On physical examination 1 month after the surgery, he was noted to be an alert and well-appearing boy. Height was 90%ile and weight 70%ile. Cranial nerves were intact. Muscle strength of his left leg was as follows (according to the Medical Research Council scale): gluteus maximus 5, gluteus medius 5, hip flexors 5, adductors 5, hamstrings 4, tibialis anterior 4+, tibialis posterior 4, peroneus longus 4+, gastrocnemius 3, EHL 4, toe flexors 4-. Mild atrophy was noted to his left EDB and left gastrocnemius. Strength testing of right leg was normal. Deep tendon reflexes were graded as 2+ at the patellae bilaterally, 2+ at the right ankle, and 0 at the left ankle. Sensation was decreased over the sole of the left foot in the tibial nerve distribution. However, sensation appeared intact over the saphenous and common peroneal distributions. He was able to walk with no discernable foot drop.

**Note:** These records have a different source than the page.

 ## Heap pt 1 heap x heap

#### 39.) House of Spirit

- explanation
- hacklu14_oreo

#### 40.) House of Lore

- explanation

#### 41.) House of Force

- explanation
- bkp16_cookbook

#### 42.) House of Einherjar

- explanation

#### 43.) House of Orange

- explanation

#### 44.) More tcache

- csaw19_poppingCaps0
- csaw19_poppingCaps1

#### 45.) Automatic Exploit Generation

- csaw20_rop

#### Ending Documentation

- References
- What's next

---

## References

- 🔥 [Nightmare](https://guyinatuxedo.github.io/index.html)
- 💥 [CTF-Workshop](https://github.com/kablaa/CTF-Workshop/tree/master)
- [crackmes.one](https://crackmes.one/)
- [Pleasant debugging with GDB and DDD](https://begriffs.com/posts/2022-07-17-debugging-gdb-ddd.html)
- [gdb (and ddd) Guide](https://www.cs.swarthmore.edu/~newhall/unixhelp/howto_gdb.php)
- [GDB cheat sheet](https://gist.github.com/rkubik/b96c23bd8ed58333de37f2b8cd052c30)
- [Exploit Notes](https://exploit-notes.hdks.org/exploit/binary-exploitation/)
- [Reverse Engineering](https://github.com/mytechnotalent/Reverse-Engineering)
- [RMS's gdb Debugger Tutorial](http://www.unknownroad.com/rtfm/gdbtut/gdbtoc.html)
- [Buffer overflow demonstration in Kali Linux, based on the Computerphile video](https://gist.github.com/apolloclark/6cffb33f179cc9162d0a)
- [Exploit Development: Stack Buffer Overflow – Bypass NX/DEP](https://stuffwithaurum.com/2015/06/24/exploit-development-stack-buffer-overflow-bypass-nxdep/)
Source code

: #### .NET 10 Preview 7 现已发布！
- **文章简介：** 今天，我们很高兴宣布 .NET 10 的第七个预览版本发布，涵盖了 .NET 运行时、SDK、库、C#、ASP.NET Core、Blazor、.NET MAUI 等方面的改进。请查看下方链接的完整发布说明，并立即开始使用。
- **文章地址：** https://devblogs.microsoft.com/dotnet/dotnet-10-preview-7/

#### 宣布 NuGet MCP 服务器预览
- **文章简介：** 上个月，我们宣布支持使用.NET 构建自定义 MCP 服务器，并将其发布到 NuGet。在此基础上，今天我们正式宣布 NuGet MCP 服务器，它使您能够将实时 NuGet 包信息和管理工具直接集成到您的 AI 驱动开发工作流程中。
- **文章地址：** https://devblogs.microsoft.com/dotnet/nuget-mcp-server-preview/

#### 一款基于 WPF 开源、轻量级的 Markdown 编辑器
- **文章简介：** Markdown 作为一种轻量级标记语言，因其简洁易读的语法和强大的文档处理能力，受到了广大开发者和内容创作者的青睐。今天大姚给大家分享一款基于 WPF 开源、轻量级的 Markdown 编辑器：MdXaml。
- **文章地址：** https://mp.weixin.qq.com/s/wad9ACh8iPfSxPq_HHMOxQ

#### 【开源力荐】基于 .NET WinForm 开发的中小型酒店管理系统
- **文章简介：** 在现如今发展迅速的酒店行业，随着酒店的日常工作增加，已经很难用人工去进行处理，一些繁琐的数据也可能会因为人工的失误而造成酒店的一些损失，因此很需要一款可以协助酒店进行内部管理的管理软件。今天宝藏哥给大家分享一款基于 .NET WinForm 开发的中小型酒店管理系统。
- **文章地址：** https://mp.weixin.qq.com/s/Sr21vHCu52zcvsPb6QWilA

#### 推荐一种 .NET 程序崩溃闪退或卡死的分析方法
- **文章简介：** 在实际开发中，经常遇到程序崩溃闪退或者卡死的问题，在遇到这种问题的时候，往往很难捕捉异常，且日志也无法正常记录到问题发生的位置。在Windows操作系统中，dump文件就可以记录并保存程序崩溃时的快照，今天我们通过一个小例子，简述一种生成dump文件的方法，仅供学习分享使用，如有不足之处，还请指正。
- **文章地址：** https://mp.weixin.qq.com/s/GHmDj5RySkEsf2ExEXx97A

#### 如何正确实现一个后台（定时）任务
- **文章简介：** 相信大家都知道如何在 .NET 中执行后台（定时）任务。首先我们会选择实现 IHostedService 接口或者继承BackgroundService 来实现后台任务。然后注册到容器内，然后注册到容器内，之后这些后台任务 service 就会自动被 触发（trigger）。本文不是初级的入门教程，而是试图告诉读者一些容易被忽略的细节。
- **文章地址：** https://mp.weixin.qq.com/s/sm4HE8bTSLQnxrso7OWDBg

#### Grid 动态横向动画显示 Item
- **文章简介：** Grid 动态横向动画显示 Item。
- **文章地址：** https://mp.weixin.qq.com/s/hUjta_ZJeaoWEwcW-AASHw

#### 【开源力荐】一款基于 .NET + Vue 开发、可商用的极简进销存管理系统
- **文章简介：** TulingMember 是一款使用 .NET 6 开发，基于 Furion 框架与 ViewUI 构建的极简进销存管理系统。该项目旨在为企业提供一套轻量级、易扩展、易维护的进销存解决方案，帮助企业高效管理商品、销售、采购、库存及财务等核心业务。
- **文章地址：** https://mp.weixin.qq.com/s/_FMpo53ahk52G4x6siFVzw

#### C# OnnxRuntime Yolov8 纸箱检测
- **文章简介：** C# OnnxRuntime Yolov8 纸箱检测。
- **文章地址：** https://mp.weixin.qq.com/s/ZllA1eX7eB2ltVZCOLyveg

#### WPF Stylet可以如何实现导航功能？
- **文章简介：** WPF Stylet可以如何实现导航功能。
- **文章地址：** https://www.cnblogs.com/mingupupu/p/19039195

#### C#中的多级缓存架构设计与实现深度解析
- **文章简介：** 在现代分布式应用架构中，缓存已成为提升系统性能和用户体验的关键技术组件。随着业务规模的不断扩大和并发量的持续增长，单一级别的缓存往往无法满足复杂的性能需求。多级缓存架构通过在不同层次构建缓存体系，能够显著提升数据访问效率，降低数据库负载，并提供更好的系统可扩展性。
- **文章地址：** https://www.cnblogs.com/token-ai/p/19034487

He could not rise up on his heels on the left side. He also was unable to do a toe raise when standing on his left foot alone. Neurophysiological testing 1 month after surgery revealed the following (Table 25.3).

Neurophysiological testing, specifically the pattern of abnormality on needle EMG, provided evidence for a left sciatic neuropathy. Given his clinical improvement, a large proportion of the injury was attributed to neurapraxia; however, his mild persistent weakness and evidence of denervation in sciatic-innervated muscles also indicated some degree of axontnesis. The intact superficial peroneal and sural SNAP amplitudes as well as the intact common peroneal nerve (EDB) and tibial (AH) CMAP amplitudes also suggest that axontmesis was a relatively minor component of the overall injury.

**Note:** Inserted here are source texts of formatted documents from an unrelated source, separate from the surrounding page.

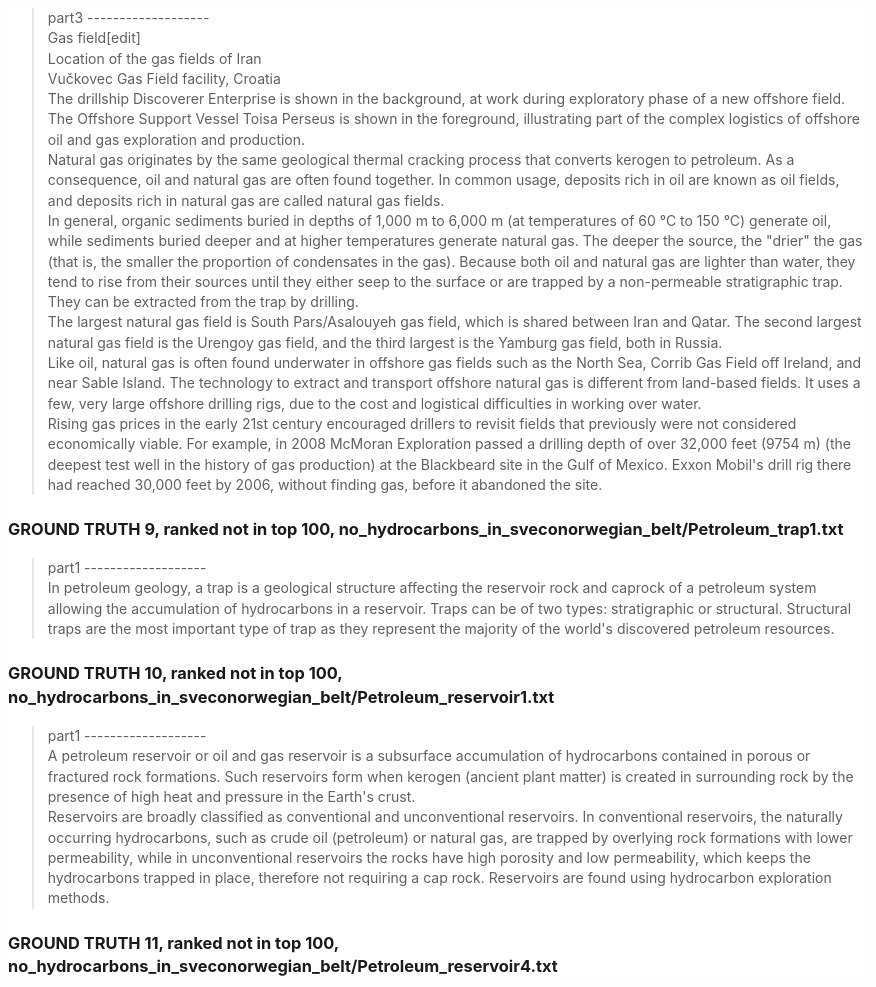 > part3 -------------------<br>Gas field[edit]<br>Location of the gas fields of Iran<br>Vučkovec Gas Field facility, Croatia<br>The drillship Discoverer Enterprise is shown in the background, at work during exploratory phase of a new offshore field. The Offshore Support Vessel Toisa Perseus is shown in the foreground, illustrating part of the complex logistics of offshore oil and gas exploration and production.<br>Natural gas originates by the same geological thermal cracking process that converts kerogen to petroleum. As a consequence, oil and natural gas are often found together. In common usage, deposits rich in oil are known as oil fields, and deposits rich in natural gas are called natural gas fields.<br>In general, organic sediments buried in depths of 1,000 m to 6,000 m (at temperatures of 60 °C to 150 °C) generate oil, while sediments buried deeper and at higher temperatures generate natural gas. The deeper the source, the "drier" the gas (that is, the smaller the proportion of condensates in the gas). Because both oil and natural gas are lighter than water, they tend to rise from their sources until they either seep to the surface or are trapped by a non-permeable stratigraphic trap. They can be extracted from the trap by drilling.<br>The largest natural gas field is South Pars/Asalouyeh gas field, which is shared between Iran and Qatar. The second largest natural gas field is the Urengoy gas field, and the third largest is the Yamburg gas field, both in Russia.<br>Like oil, natural gas is often found underwater in offshore gas fields such as the North Sea, Corrib Gas Field off Ireland, and near Sable Island. The technology to extract and transport offshore natural gas is different from land-based fields. It uses a few, very large offshore drilling rigs, due to the cost and logistical difficulties in working over water.<br>Rising gas prices in the early 21st century encouraged drillers to revisit fields that previously were not considered economically viable. For example, in 2008 McMoran Exploration passed a drilling depth of over 32,000 feet (9754 m) (the deepest test well in the history of gas production) at the Blackbeard site in the Gulf of Mexico. Exxon Mobil's drill rig there had reached 30,000 feet by 2006, without finding gas, before it abandoned the site.

### GROUND TRUTH 9, ranked not in top 100, no_hydrocarbons_in_sveconorwegian_belt/Petroleum_trap1.txt
> part1 -------------------<br>In petroleum geology, a trap is a geological structure affecting the reservoir rock and caprock of a petroleum system allowing the accumulation of hydrocarbons in a reservoir. Traps can be of two types: stratigraphic or structural. Structural traps are the most important type of trap as they represent the majority of the world's discovered petroleum resources.

### GROUND TRUTH 10, ranked not in top 100, no_hydrocarbons_in_sveconorwegian_belt/Petroleum_reservoir1.txt
> part1 -------------------<br>A petroleum reservoir or oil and gas reservoir is a subsurface accumulation of hydrocarbons contained in porous or fractured rock formations. Such reservoirs form when kerogen (ancient plant matter) is created in surrounding rock by the presence of high heat and pressure in the Earth's crust.<br>Reservoirs are broadly classified as conventional and unconventional reservoirs. In conventional reservoirs, the naturally occurring hydrocarbons, such as crude oil (petroleum) or natural gas, are trapped by overlying rock formations with lower permeability, while in unconventional reservoirs the rocks have high porosity and low permeability, which keeps the hydrocarbons trapped in place, therefore not requiring a cap rock. Reservoirs are found using hydrocarbon exploration methods.

### GROUND TRUTH 11, ranked not in top 100, no_hydrocarbons_in_sveconorwegian_belt/Petroleum_reservoir4.txt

The lack of clinical or electrographic changes in the left gluteus medius (L5-root, superior gluteal nerve innervated muscles) or left paraspinal muscles (L5-root) were helpful for excluding the possibility of a left lumbosacral or nerve root injury.

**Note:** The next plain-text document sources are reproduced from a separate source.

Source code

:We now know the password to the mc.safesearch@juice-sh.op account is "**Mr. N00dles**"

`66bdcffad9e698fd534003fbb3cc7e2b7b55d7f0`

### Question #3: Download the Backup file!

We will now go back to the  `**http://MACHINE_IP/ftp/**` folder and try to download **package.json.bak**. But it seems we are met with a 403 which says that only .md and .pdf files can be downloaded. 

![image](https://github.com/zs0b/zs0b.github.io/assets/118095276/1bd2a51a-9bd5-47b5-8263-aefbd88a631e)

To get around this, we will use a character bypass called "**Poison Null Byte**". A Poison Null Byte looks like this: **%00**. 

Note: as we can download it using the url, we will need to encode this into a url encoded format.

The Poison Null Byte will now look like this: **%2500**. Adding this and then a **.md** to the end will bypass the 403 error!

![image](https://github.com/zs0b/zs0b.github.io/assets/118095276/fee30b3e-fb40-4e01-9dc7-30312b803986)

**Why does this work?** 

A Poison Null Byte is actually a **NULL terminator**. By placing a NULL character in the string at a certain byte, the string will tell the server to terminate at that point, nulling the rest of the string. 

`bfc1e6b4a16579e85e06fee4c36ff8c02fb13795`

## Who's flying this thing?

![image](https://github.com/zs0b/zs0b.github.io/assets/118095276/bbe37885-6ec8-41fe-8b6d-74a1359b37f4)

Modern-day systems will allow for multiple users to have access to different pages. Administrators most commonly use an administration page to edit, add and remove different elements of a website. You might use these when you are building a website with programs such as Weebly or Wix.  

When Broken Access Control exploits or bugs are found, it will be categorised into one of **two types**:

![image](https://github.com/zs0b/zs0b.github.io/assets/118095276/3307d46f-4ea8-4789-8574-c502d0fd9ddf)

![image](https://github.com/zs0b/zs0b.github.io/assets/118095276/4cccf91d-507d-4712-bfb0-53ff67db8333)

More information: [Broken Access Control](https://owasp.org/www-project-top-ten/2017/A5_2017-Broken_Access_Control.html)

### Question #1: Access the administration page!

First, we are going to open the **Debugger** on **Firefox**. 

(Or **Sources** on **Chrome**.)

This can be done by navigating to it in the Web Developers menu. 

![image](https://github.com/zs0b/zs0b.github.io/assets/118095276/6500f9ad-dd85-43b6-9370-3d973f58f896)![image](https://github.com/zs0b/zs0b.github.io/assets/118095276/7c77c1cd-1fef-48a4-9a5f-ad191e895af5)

Clinical re-examination 6 months post-operatively demonstrated full recovery.

A 9-year-old boy was evaluated for coordination problems and frequent falling. His parent noted him to have ‘always been clumsy’. However, over the past 1–2 years it has become more evident. Over the past few months he had fallen three times in the shower, bringing the curtain down with him when he fell. He has done well academically. He has had increasing problems keeping up with his peers in sports, particularly skating. He reports no paresthesiae or pain. No weakness was reported; he can run up a set of stairs or climb up one foot per step. His parents had noted subtle voice changes; he has been noted to speak more slowly and hesitantly. Past medical history was otherwise unremarkable. His neurodevelopment was appropriate. He was on no regular medication. Family history was unremarkable.

Physical examination noted a boy with height at 25th percentile and weight at 50th percentile. General medical exam was notable for slight pes cavus and early hammertoeing. Cranial nerve examination was notable only for mild dysarthria. Muscle strength testing was entirely normal. Complete areflexia was evident. Plantar responses were extensor, bilaterally. Heel contractures were noted; with his knees straight his ankles could be passively dorsiflexed to neutral position only. Sensory testing confirmed decreased vibration sense at both toes. Proprioception was diminished. Cold and fine touch was intact. He demonstrated sensory ataxia, with difficulty touching his nose with his eyes closed. The Romberg test was positive; he swayed considerably. He could not perform a tandem gait. He could not stand on one leg (either side).

Nerve conduction studies demonstrated electrophysiological evidence for a severe sensory neuropathy or ganglionopathy (Table 25.4).